20-03-23

UNO de los puntos más delicados del ejercicio de las finanzas públicas del gobierno actual es el sobreejercicio, que en el caso de la Feria Nacional Potosina ya asoma los primeros apuros, por el ejercicio de dinero público en la infraestructura del sitio en el que año con año se desarrolla la máxima fiesta de agosto…

POR diferentes puntos, es posible ver obras que requieren un gasto enorme, e incluso parecen sobradas para las especificaciones de otras ordinarias…

OTRO ejemplo se refiere a la infraestructura para generar los famosos puentes atirantados, en los que aparecen enormes estructuras de acero, cables de tirantes y figuras geométricas que cruzan los carriles de circulación vehicular, obviamente muy costosas para el erario público, pero imponentes para la imagen de la infraestructura vial…

LO que el gobierno estatal necesitará es mucho mayor control de gasto, sobre todo por el tamaño de la inversión en los proyectos estatales con los que se pretende dejar huella, que no son baratos, pero necesitan más control del egreso…

UNA prueba es precisamente el déficit de recursos ejercidos en la Feria Nacional Potosina, que ya ofrecen una presión financiera millonaria…

PASARON los años y el Interapas tiene una cartera vencida impresionante, en parte, por un esquema tarifario obsoleto, porque instituciones como la Comisión Federal de Electricidad no cooperan, y la más grave, porque miles de ciudadanos no pagan, a pesar de que el costo del agua se ha mantenido congelado por años…

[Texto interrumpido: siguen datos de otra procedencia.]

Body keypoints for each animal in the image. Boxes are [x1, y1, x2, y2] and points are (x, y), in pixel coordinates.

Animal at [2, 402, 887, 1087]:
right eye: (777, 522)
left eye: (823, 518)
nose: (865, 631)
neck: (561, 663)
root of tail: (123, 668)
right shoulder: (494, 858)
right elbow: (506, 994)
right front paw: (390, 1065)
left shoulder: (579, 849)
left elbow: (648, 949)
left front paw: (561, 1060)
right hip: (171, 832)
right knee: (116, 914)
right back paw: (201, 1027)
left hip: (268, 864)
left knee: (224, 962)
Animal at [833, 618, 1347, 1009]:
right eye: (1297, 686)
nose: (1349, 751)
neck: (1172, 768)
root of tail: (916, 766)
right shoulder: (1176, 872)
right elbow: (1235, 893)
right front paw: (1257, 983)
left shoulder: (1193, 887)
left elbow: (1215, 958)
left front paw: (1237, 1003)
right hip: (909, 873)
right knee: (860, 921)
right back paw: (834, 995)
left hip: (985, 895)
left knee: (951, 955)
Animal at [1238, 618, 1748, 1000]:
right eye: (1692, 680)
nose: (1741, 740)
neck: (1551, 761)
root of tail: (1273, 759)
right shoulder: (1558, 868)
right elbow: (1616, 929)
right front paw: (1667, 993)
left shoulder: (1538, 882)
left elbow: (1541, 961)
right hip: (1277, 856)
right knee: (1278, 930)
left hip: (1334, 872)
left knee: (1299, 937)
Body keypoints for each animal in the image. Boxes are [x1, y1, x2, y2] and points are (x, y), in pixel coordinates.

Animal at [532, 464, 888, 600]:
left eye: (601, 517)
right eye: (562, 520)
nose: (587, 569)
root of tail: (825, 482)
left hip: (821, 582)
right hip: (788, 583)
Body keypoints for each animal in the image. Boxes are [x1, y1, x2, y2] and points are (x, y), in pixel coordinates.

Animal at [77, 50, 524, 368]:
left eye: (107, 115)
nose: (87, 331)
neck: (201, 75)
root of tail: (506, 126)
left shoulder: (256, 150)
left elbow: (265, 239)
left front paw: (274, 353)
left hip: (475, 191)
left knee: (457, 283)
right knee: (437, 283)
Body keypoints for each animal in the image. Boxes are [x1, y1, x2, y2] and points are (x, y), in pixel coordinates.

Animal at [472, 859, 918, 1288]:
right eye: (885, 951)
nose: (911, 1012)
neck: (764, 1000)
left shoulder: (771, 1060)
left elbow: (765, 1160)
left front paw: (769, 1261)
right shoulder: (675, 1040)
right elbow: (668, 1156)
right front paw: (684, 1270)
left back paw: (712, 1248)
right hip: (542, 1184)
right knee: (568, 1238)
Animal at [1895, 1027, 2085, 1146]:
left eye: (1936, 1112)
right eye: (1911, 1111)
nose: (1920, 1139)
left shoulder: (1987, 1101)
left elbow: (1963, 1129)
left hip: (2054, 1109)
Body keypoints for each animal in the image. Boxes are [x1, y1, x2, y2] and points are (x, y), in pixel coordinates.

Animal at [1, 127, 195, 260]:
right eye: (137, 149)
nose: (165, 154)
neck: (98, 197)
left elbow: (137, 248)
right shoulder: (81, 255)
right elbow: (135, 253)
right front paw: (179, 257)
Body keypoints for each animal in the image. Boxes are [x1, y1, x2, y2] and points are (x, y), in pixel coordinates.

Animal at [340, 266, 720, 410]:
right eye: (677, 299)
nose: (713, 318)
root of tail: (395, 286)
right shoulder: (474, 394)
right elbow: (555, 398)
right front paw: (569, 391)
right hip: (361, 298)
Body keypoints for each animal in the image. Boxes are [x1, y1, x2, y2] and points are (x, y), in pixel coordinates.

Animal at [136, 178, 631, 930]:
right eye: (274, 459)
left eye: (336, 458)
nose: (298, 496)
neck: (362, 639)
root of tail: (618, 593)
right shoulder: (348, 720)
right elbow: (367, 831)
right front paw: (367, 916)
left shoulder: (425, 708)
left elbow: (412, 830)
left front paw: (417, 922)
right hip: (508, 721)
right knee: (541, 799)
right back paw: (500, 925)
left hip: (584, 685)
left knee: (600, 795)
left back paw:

ENTRE los ciudadanos se encuentran grandes industriales y personas del comercio; es casi imposible cobrar a todos y es obvio que aprovechan esa imposibilidad para seguir arrastrando deudas…

LA gran debilidad del Interapas es que no cuenta con un sistema de cobranza tan eficiente como el de la Secretaría de Hacienda, ni con tantos dientes como el Código Fiscal, y es por eso que los deudores técnicamente hacen lo que quieren, las cuotas y tarifas se van rezagando, y también es cierto que a los diputados no les interesa una ley más ruda, si se considera que algunos legisladores también arrastran deudas o viven del tráfico de influencias, y en su zona de confort ni siquiera se paran en los cajeros para pagar…

ES un problema de proporciones gigantes, si un industrial o un gran comerciante decide poner el mal ejemplo y no cumplir con su obligación, incluso distrayendo parte de sus ingresos no en hacer crecer sus empresas, y generar más empleos que darán de comer a familias humildes, sino a pagar grandes despachos de abogados que por medio de juicios de amparo prolongarían la agonía del crédito fiscal…

TAMBIÉN es obvio que por cuestiones legales, la información pública no se puede convertir en una hoguera de deudores, pero lo cierto es que los retrasos en sus pagos, que ya suman mil 160 millones de pesos, causan daño al resto de la sociedad, porque esos ingresos pendientes no dejan camino a la administración del agua para una gestión más eficiente, para buscar con mayor rapidez nuevas fuentes de abastecimiento que reemplacen la mega transa de El Realito y para crear otros espacios superficiales en la serranía y ampliar la capacidad de plantas potabilizadoras…

ESOS, los que deben el agua, pero tienen el dinero para pagar, son algo así como “vividores de la nación”, y conste que no es ninguna indirecta para ningún grupo político ni nada que se le parezca, si se considera que nada más no pagan el agua, pero sí la consumen en cantidades industriales, ya sea en grandes empresas o en su caso en grandes comercios.